Les titres du S&P 500 bougent de plus en plus en bloc. (Photo: 123RF)
Même si les marchés financiers prévoient plusieurs hausses de taux de la part des Banques centrales pour juguler l’inflation au cours des prochains mois, le dégonflement de la techno pourrait bientôt tirer à sa fin.
C’est du moins ce que se permet d’espérer Martin Roberge de Canaccord Genuity qui adopte parfois une approche à contre-courant du consensus.
Le stratège quantitatif soutient que c’est une erreur que de superposer l’implosion dramatique de la bulle internet de 2000 à 2002 au mouvement baissier actuel du secteur de la technologie, aussi douloureux soit-il.
Contrairement à la perception générale, «cette fois-ci, l’évaluation de la techno était beaucoup moins extrême lorsque le mouvement baissier s’est enclenché. De plus, les multiples d’évaluation se sont compressés nettement plus rapidement», explique le stratège de Montréal.
Graphiques à l’appui, il note qu’au zénith de mars 2000, le secteur américain de la techno s’échangeait à un multiple de 55 fois les bénéfices prévus. Les flux de trésorerie disponibles de l’industrie offraient alors un rendement anémique d’un pourcent, rappelle-t-il.
Deux décennies plus tard, en décembre 2021, le multiple du secteur de la techno a plutôt plafonné à 29 fois les bénéfices prévus.
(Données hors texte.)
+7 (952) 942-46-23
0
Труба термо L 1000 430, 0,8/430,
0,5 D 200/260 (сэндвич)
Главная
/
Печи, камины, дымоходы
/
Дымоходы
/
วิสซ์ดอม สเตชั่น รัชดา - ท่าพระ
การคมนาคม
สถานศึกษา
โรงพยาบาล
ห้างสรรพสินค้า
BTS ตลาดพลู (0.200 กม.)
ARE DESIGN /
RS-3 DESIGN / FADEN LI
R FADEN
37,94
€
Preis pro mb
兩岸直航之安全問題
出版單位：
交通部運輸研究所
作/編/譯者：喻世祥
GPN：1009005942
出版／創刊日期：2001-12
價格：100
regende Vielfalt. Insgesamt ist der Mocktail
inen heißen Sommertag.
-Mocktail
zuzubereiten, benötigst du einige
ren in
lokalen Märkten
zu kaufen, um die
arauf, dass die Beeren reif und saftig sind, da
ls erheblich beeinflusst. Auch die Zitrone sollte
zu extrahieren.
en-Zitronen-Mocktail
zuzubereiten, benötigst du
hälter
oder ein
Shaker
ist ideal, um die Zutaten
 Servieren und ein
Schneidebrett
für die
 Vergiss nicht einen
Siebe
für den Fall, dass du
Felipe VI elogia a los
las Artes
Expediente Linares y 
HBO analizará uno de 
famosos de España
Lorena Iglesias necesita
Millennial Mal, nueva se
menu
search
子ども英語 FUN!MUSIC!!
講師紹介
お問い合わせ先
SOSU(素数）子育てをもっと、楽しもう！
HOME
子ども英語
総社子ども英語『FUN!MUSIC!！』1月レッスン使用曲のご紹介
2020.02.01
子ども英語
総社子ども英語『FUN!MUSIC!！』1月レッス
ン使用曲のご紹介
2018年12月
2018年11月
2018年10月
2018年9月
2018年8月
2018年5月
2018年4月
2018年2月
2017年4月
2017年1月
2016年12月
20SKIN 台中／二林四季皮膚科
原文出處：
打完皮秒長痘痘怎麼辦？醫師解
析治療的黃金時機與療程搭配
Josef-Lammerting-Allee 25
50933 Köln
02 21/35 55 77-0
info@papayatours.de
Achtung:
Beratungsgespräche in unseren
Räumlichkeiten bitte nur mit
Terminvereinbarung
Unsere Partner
Six mois plus tard, ce ratio est passé à 18,6 fois, soit un niveau déjà inférieur au plancher d’octobre 2002.
Dit autrement, bien qu’il ait fallu compter 30 mois pour que la techno tombe sous la marque de 20 fois les bénéfices en 2000, cette fois-ci six mois ont suffi, renchérit le stratège.
En ce qui concerne le rendement des flux de trésorerie disponibles (free cash-flow yield), qui divise ces flux par le cours de l’action, cette mesure d’évaluation atteint actuellement 6,2%, ce qui est à peine 40 points de pourcentage de moins que le niveau de 6,6% qu’il avait lors du plancher de la techno en octobre 2002, ajoute-t-il.
Martin Roberge signale aussi que le secteur de la techno ne s’enfonce plus lorsqu’on le compare au marché dans son ensemble sur une base relative, dans le mouvement baissier actuel.
Le test des profits en septembre
Celui qui choisit ses secteurs à privilégier et à éviter en les comparant les uns aux autres sous différents angles en déduit que la réinitialisation de l’évaluation des titres de technologie provoquée par la hausse des taux est déjà «bien avancée».
Toutefois, il manque encore un ingrédient pour que le secteur de la techno recommence à surpasser le marché, prévient-il. Il faudra probablement attendre que les analystes aient fini de revoir à la baisse leurs prévisions de bénéfices au troisième trimestre. Cet ajustement s’ajoutera au phénomène du remaniement des portefeuilles qui se déroule à la fin de l’année fiscale, en septembre, pour la plupart des fonds communs américains.
C’est pourquoi le stratège reste encore neutre envers le secteur de la technologie alors qu’il propose encore de sous-pondérer les actions américaines et mondiales dans sa répartition de portefeuille malgré leur recul respectif de 20%.
Son modèle indique que l’indice S&P 500 pourrait baisser au total de 25 à 30%, jusqu’à 3360-3600, parce que la révision à la baisse des bénéfices prévus et la hausse des taux par la Fed sont deux vents contraires qui soufflent fort.
Il se dit réticent à prévoir un mouvement baissier encore plus sévère (que 25 à 30%) parce que des indicateurs suggèrent que l’étendue des dommages reflète déjà un degré aigu de «peur».
Aussi, les titres du S&P 500 bougent de plus en plus en bloc, avec un taux de corrélation de 0,75, un niveau qui se rapproche du seuil d’inquiétudes macroéconomiques extrêmes de 0,80.
La correlation élevée de 0,75 entre les titres est un signal que le S&P 500 approche du point de capitulation (Source: Canaccord Genuity)
«Il faudra que les conditions financières se resserrent davantage ou que les données sur l’emploi se détériorent pendant quelque temps avant que Jerome Powell envisage une pause dans la remontée des taux», entrevoit-il.
Reste à voir si le financier a raison de croire que le pire est passé pour les actions et le secteur techno, au moment où les investisseurs craignent que le combat trop tardif de la Fed contre la poussée historique de l’inflation risque de provoquer une récession.